I walked through it, to the kitchen. Two ovens, wow. Seeing it in my mind now it seems unusually small. Maybe it was. The breakfast nook with the white table where I ate her food. Her amazing cooking which everyone loved, not just me. I stop. I feel guilt. Never able to express a love for her well enough. I always felt burdened by loyalties to my "other-side" family, the good side, the fun side, the "we just do it different" side.
Shamefully, I called her "Elsie". On more than a few occasions. Never knowing if "grandma" was the proper prelude or not.
My grief now surprises me. A sickening surprise.
I keep going into the living room. Oil paintings covered one wall. The paintings, expressions from an old friend. How they adored the artist. The expansive couch and the coffee table fit for 8. The television, which you must be out of the way of. My grandfather, lying down on the best seat in the house. My uncles, lounging too, inadvertently exposing the family jewels.
They all fade. It's back to her, the piano and me. She taught me. She loved to hear my simple notes. That was her.
She would let me dress up in her beautiful high-end clothes. Her hats, her scarves. She was classy. She was beautiful and fresh, which I understood as wealthy. I was afraid of her formality. It wasn't normal for me. Normal was loud, bombastic, over the top.
The best memory I would ever share with her was the day she gave me something she had held on to for 70 or so years. They were moving to Hawaii. I was there helping box things up. She told me she wanted to give me something and we went upstairs. She said she knew it would be in good hands. Her eyes welled. Mine did too at seeing her exposed. She handed me her bible. Her bible. I was in shock. I was flattered and told her so. I opened it to see if there was an inscription inside. There was. It said Elsie Mae Duthie. She was a child once, a young girl. I saw the proof she existed outside of my reality.

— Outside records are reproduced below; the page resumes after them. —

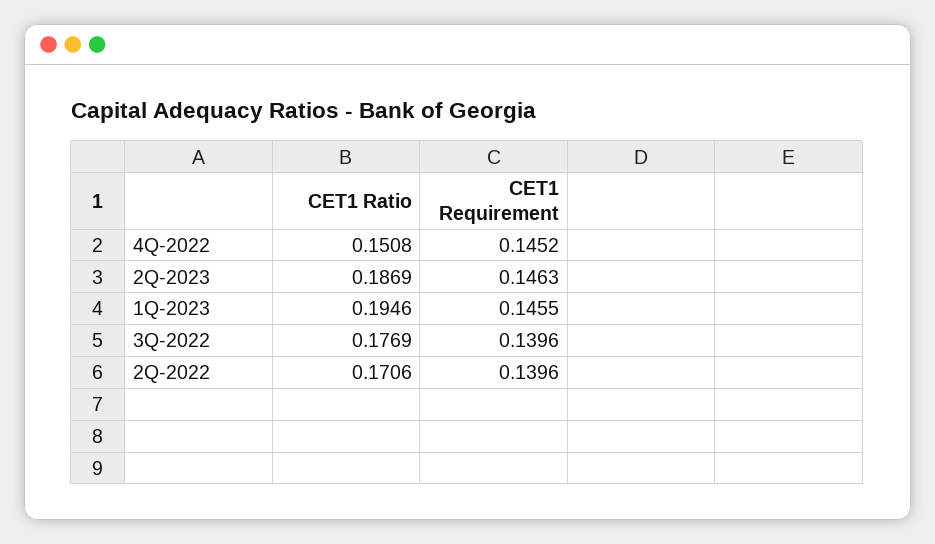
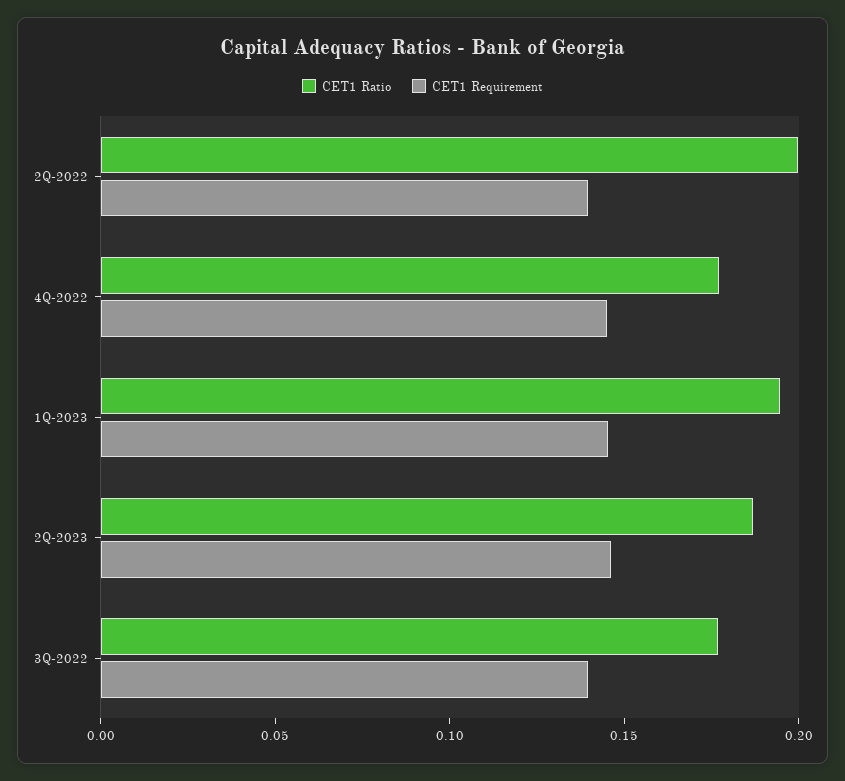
CET1 Ratio, 4Q-2022: 0.1508 -> 0.18
CET1 Ratio, 2Q-2022: 0.1706 -> 0.2

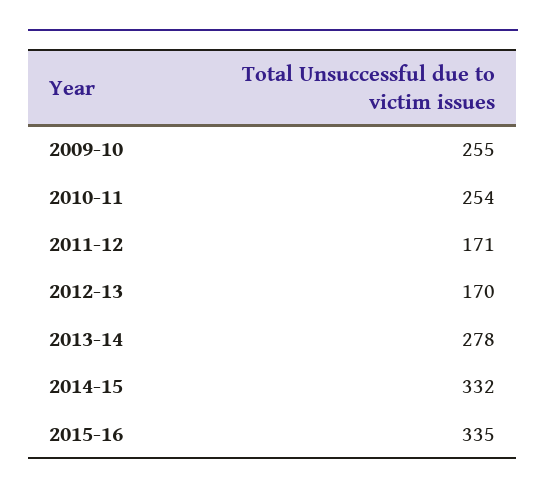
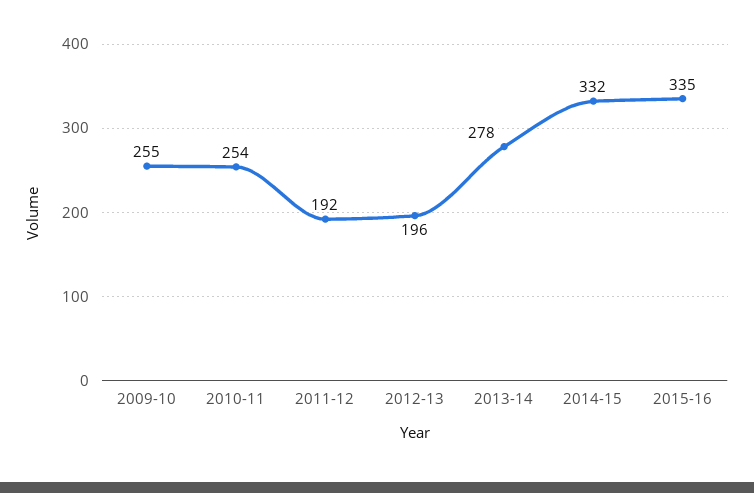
2011-12: 171 -> 192
2012-13: 170 -> 196

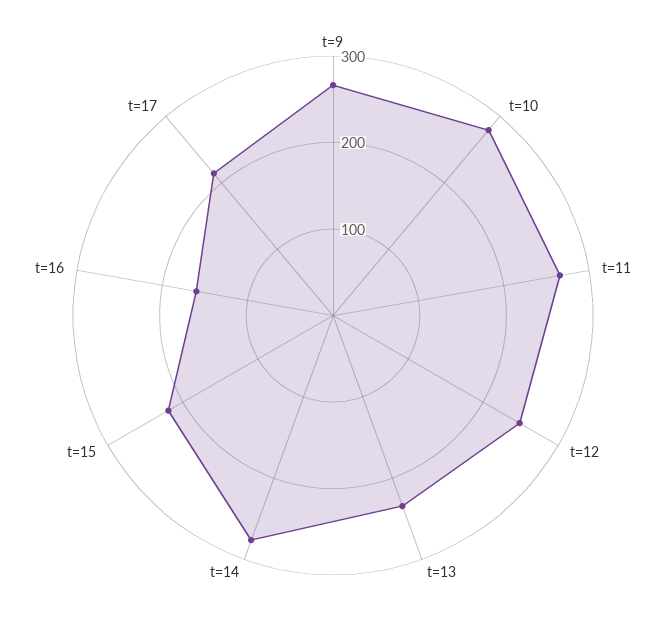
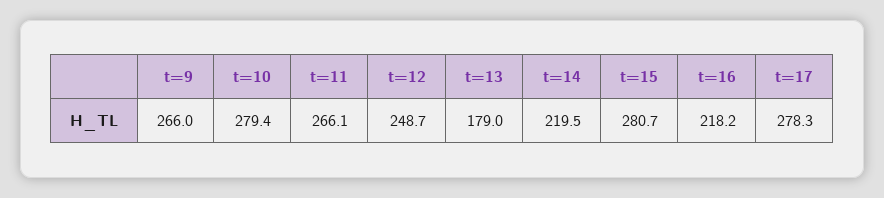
t=13: 240 -> 179
t=14: 280 -> 219.5
t=15: 220 -> 280.7
t=16: 160 -> 218.2
t=17: 220 -> 278.3

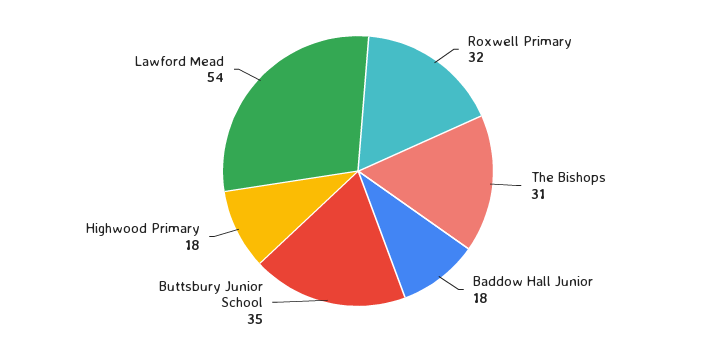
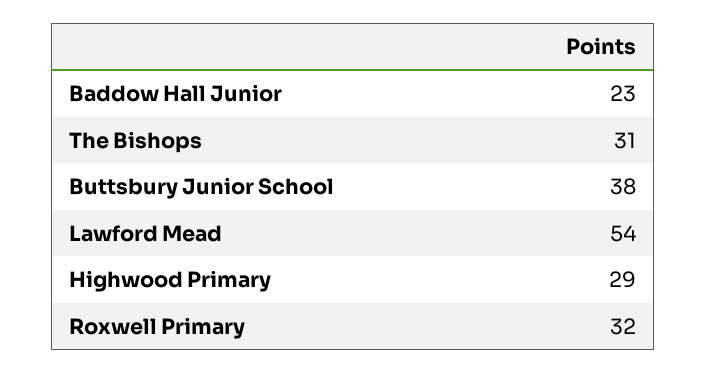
Baddow Hall Junior: 18 -> 23
Buttsbury Junior School: 35 -> 38
Highwood Primary: 18 -> 29

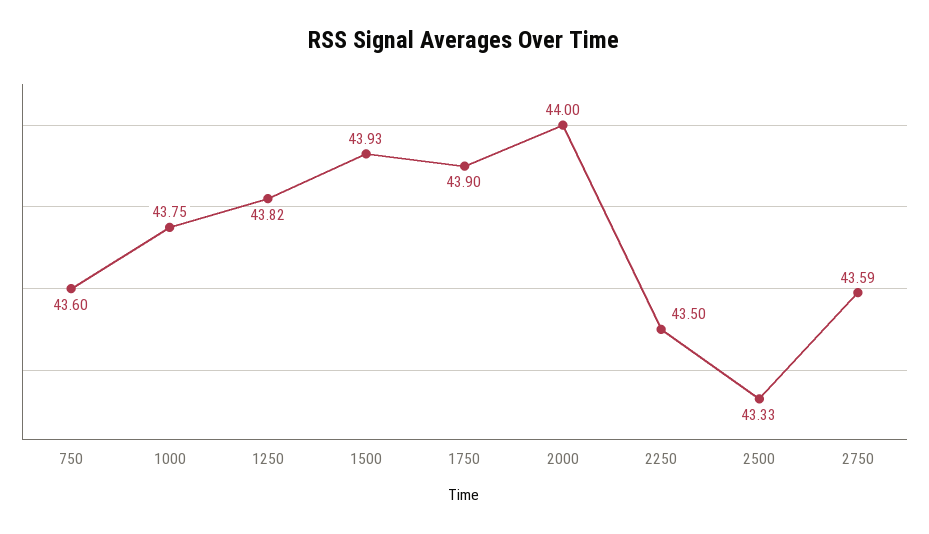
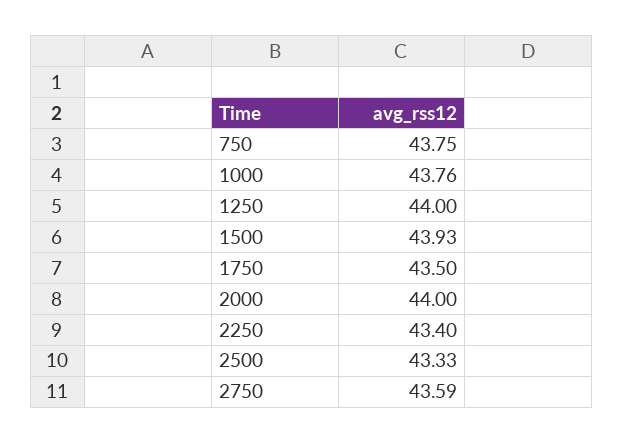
750: 43.6 -> 43.75
1000: 43.75 -> 43.76
1250: 43.82 -> 44
1750: 43.9 -> 43.5
2250: 43.5 -> 43.4

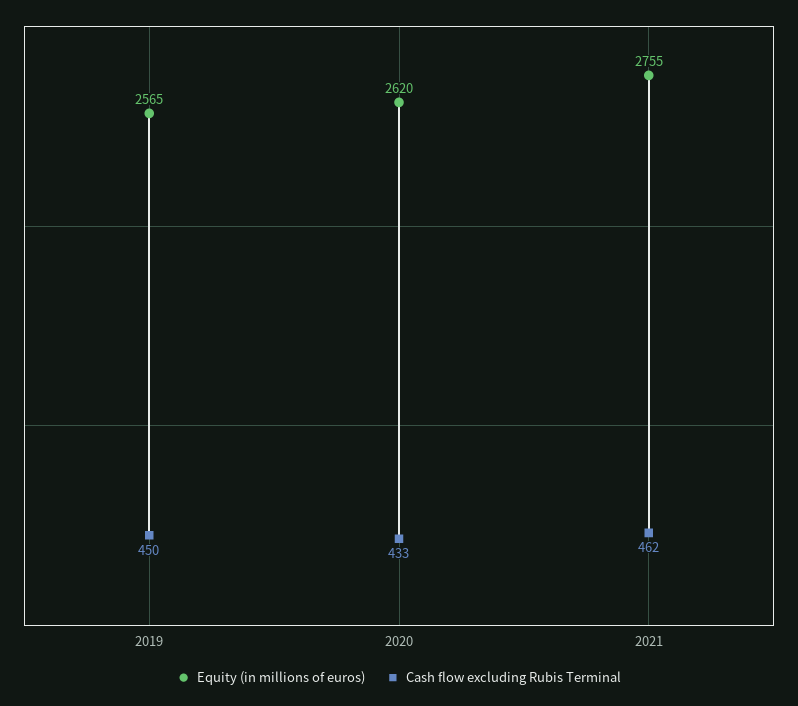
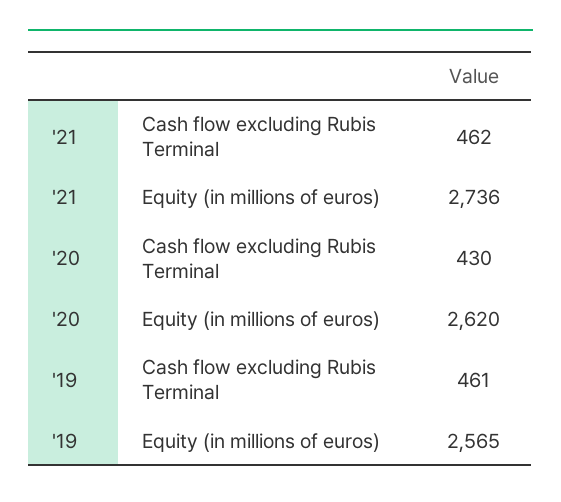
Cash flow excluding Rubis Terminal, 2019: 450 -> 461
Cash flow excluding Rubis Terminal, 2020: 433 -> 430
Equity (in millions of euros), 2021: 2755 -> 2736

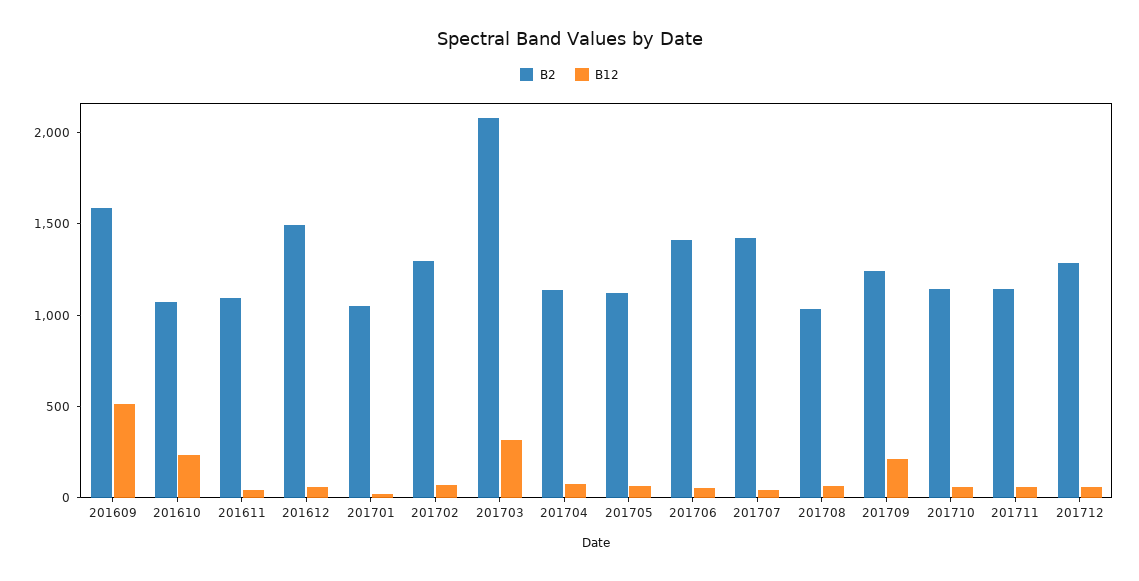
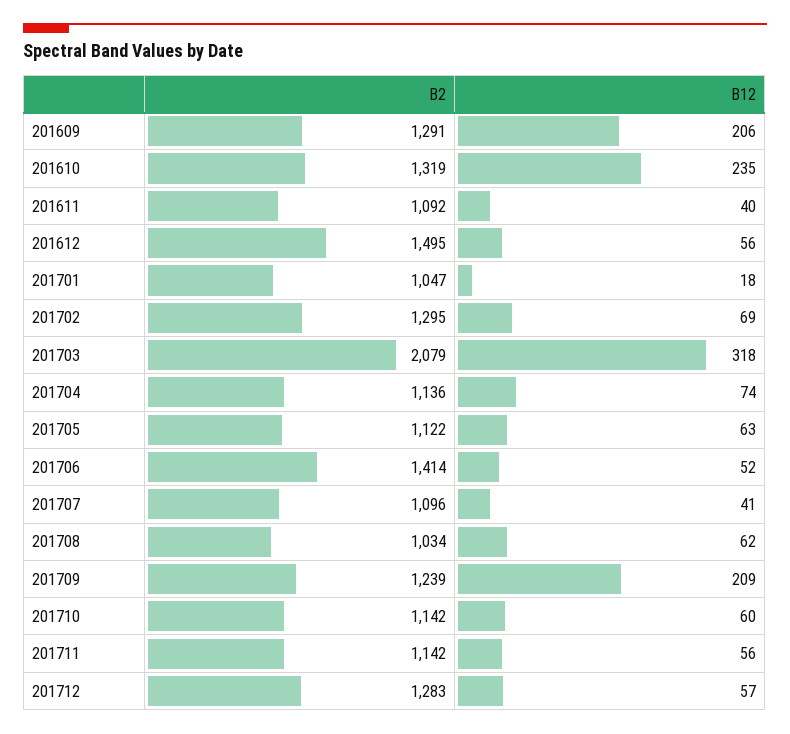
B2, 201609: 1600 -> 1291
B12, 201609: 500 -> 206
B2, 201610: 1100 -> 1319
B2, 201707: 1400 -> 1096

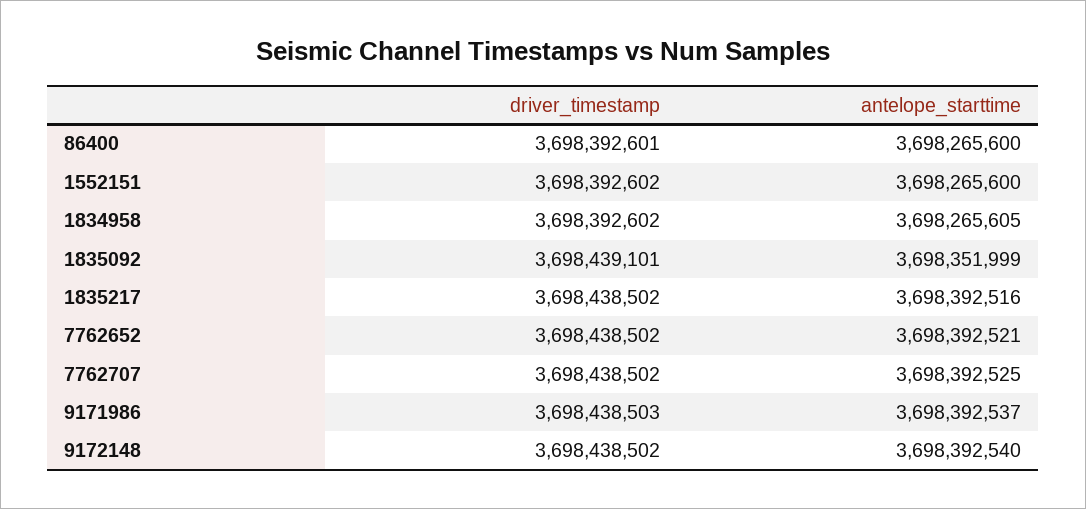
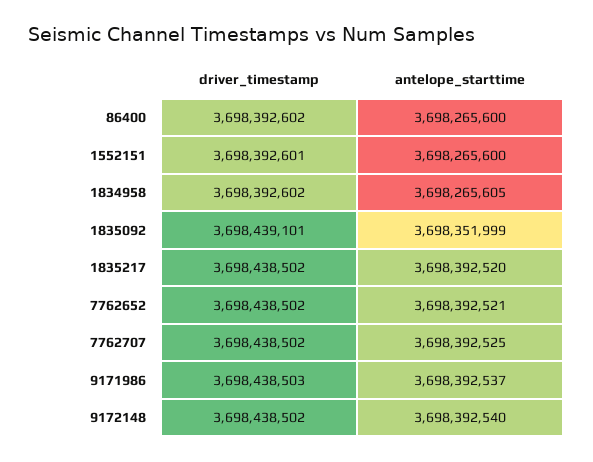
driver_timestamp, 86400: 3698392601 -> 3698392602
driver_timestamp, 1552151: 3698392602 -> 3698392601
antelope_starttime, 1835217: 3698392516 -> 3698392520

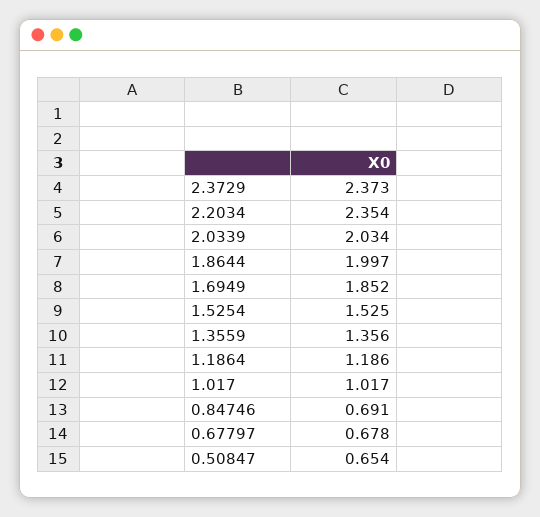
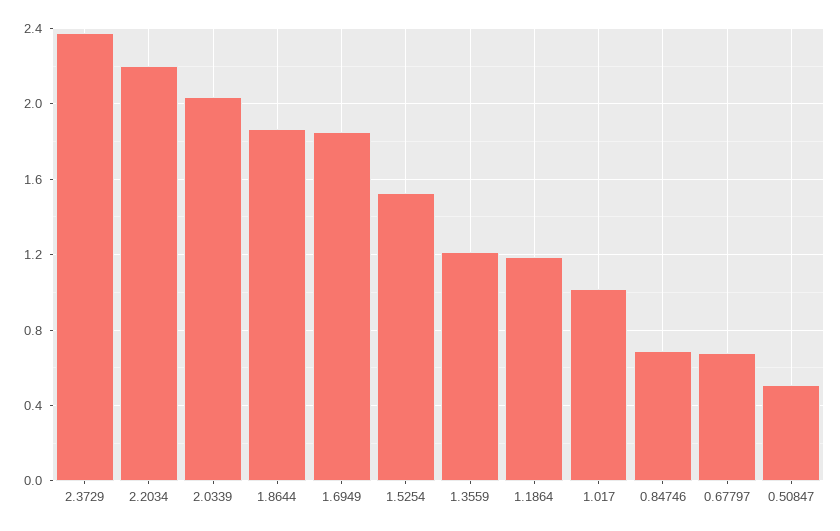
2.2034: 2.354 -> 2.2
1.8644: 1.997 -> 1.85
1.3559: 1.356 -> 1.2
0.50847: 0.654 -> 0.5

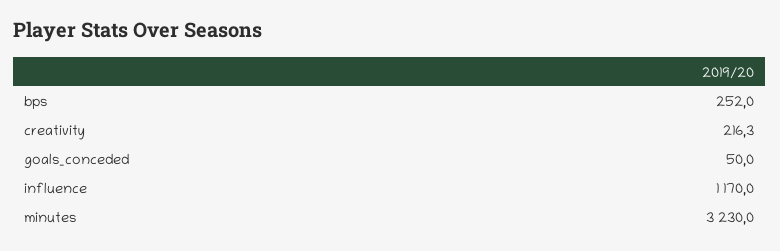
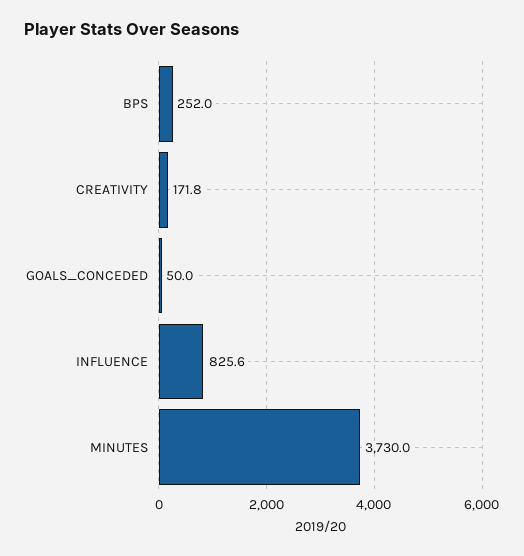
creativity: 216.3 -> 171.8
influence: 1170 -> 825.6
minutes: 3230 -> 3730

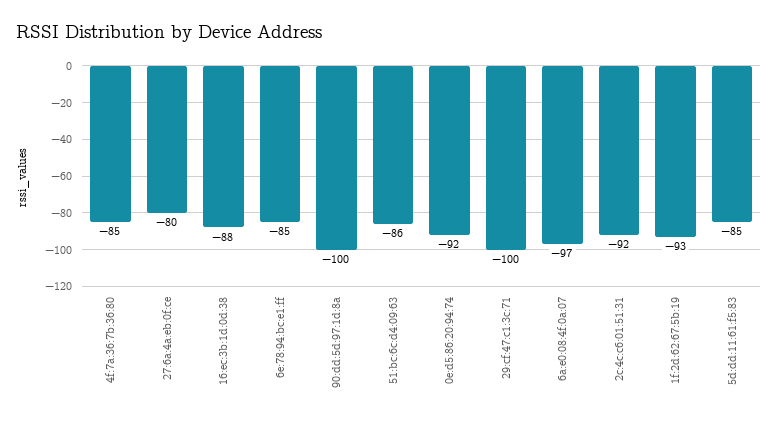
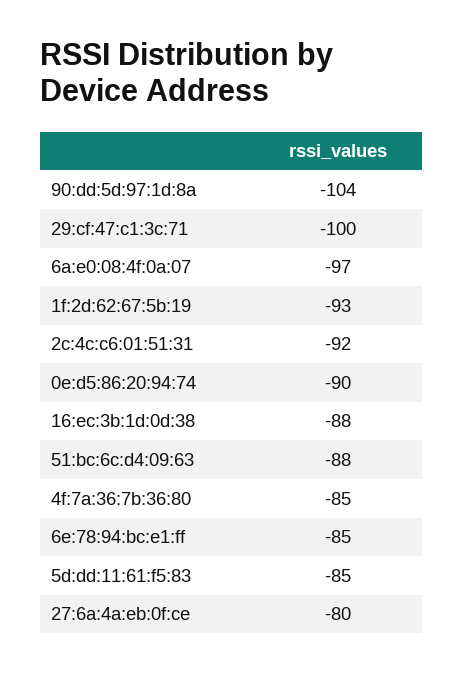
90:dd:5d:97:1d:8a: -100 -> -104
51:bc:6c:d4:09:63: -86 -> -88
0e:d5:86:20:94:74: -92 -> -90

I was struck down by her openness. How could she be so good? She knew how much that simple act would mean to me? She must have known then that it would be the last I would see of her. Her tall lean body. Her sandy blond hair. Her aged smile.
I disregarded her often as my "other grandma". I felt her interest in me was small. I felt her knowledge of me limited. Purposefully limited. How wrong on all counts I have been. And now she lies dying. I cannot speak to her, she cannot speak to me.
I thought of her now in order to share family news with my husband. But as I unfold the story, more comes with it. A flash flood of memories. The piano, the kitchen, driving with her in her Lincoln. All pleasant. All pleasant.
I sit crying, missing her. I know soon she will breathe a last breath. I rehash the past several months; I told her I loved her many times. I purposefully did. Maybe to remind myself that I am that little girl who ate her rich sundaes. The same grandchild who admired her figure and hoped to endure like she had. The adolescent who had enough sense to know I liked the way she looked me.
Or maybe I said it to remind her. Or even just to make her believe, without the pressure of performance for my parents, that I really did love her. I do really love her.
Why am I so desperate to make her believe it? She already knows. She wouldn't have entrusted me with her personal book of love if she hadn't.